Daniel, a medical worker at a public hospital, said the city was not well prepared for such a dire scenario. A doctor at a private hospital in Shanghai who told Bloomberg News a week ago that all was calm said the outlook had deteriorated. “Shanghai is starting to look a lot like Beijing in terms of infections,” he said.
The Chinese capital suffered the initial blow as China abruptly pivoted from its strict Covid Zero policy allowing the virus to enter unchecked. The turnaround from a single case lockdown to minimizing the Covid threat has sparked a wave of infections that is spreading rapidly across the vast country, with government services to factories hampered by outbreaks.
China appears to be trying to hide the scale of the assault, censor social media and redefine Covid data. According to Airfinity Ltd, a London-based analytics firm, there are likely more than a million infections and 5,000 deaths every day. He estimates that two peaks will occur in China: one in January and one in March.
A cancer specialist at a public hospital in Shanghai said she was told all doctors should work in the emergency room because she was overrun with feverish patients and many colleagues were sick. While the number of absent workers at her own clinic meant she could not afford to transfer, the hospital threatened to punish doctors by stripping them of their bonuses if they did not agree, a- she declared. The specialist avoids eating, drinking and going to the toilet at work to limit her chances of catching Covid.
For city residents, the worsening outbreak is a painful reminder of the misery – and futility – of the two-month lockdown, which led to food shortages in one of China’s wealthiest cities. .

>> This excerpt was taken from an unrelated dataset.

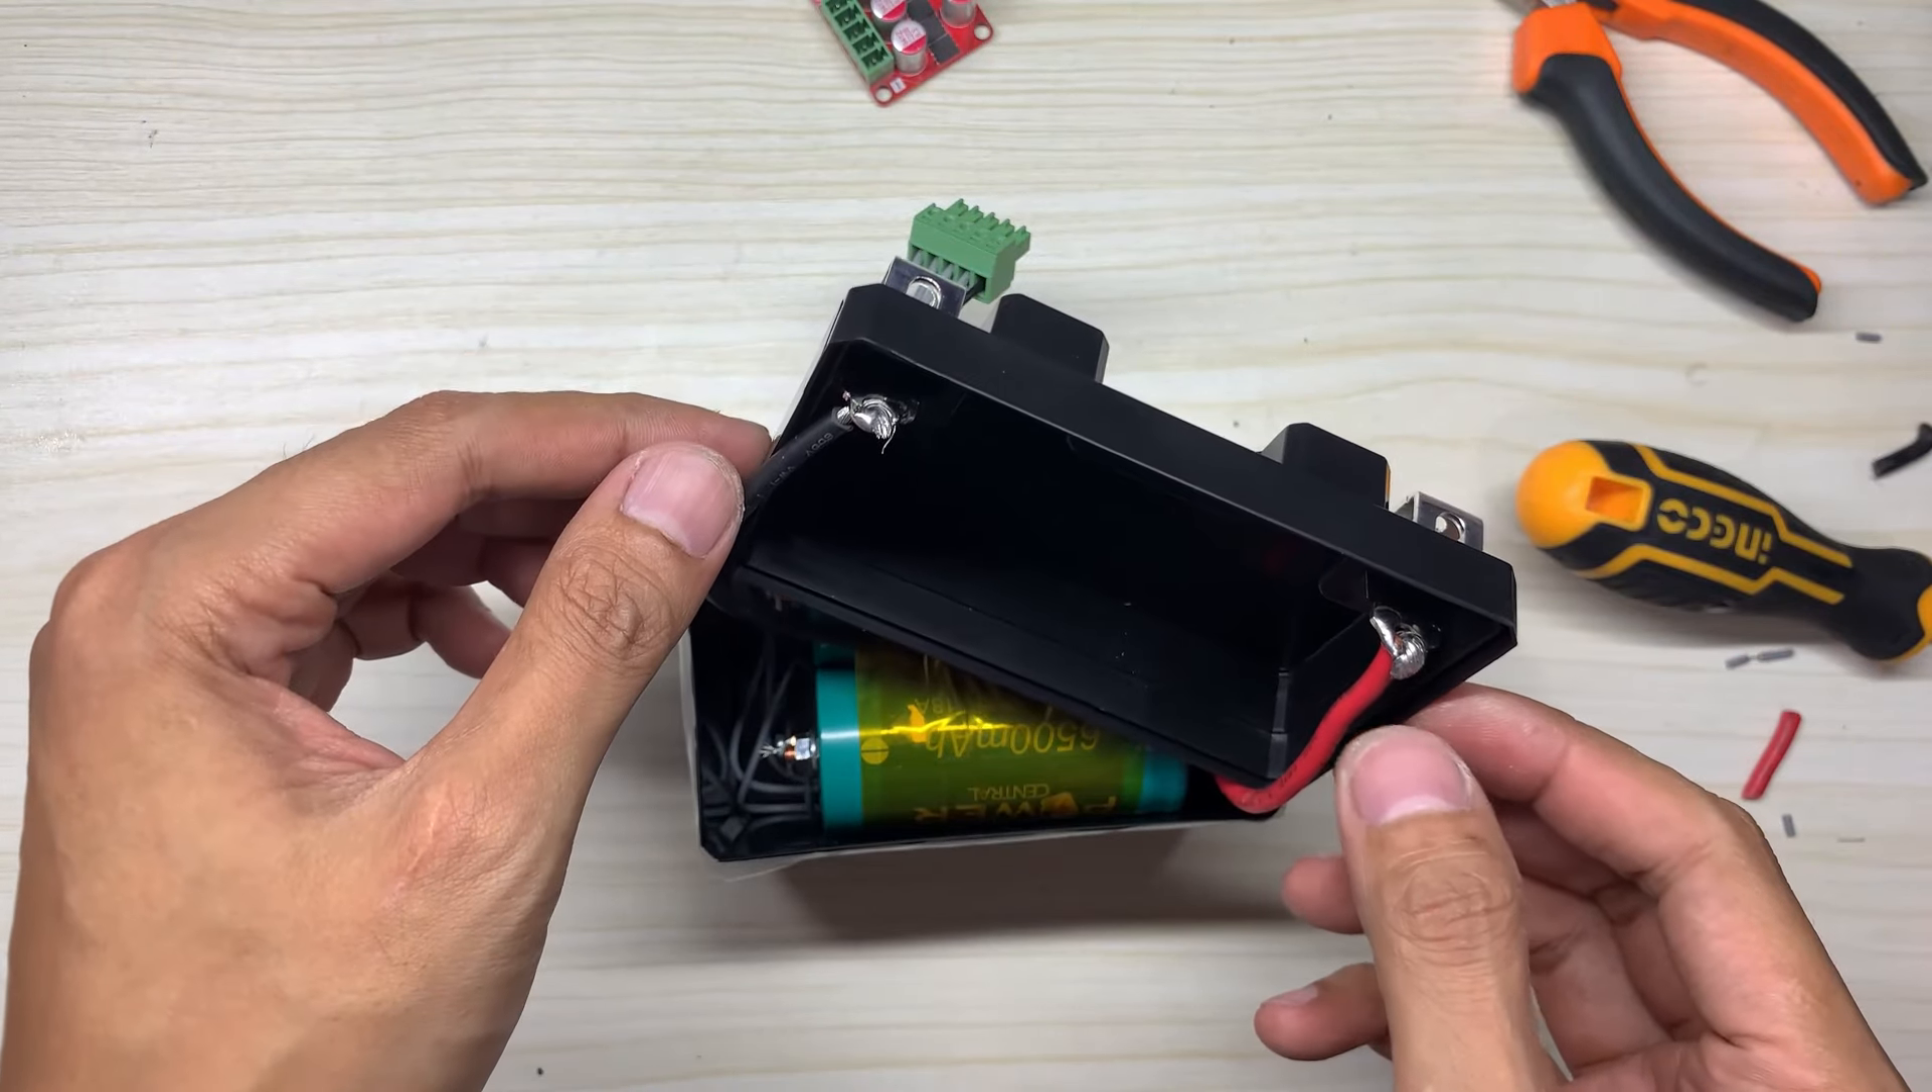Pero ayan nakakabit na yung ating positive at negative terminal.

“We are now repeating what we went through during the city lockdown: lack of delivery capacity, no medicine, very busy hospitals, children being sent home,” said Peter Hu, an automotive company engineer and father of a 2 year old boy. . “Thinking about all of this, I’m so angry that our time during lockdown was totally wasted.”
Shanghai’s economy shrank nearly 14% in the second quarter as the financial and commercial hub’s lockdown shuttered factories, dampened consumer spending and disrupted operations in the world’s largest port. The lockdown was lifted in early June.
This time around, many residents are choosing to stay home – either because they are infected with Covid or because they are trying to avoid it. The metro operator halted services due to a drop in passenger numbers and staff illness.
Over the past week, Shanghai Metro usage is down 51% from the same period in 2019, according to Bloomberg analysis of transit data. That compares to a month ago, when metro ridership was 18% lower than the same period three years earlier.
Shops are closing. At Art Park shopping centre, not far from Tongren Hospital, popular bistro Baker & Spice told customers it was no longer serving food as the cooks all had Covid.
Hu, the car company’s engineer, has been living in a hotel near his office for a week to avoid potentially infecting his family. So far, Hu has tested negative, but he is losing patience.
“Lately, I keep asking friends who are infected if their symptoms are mild,” he said. “I think I am actively infected by a friend with mild symptoms and this terrible life can be over.”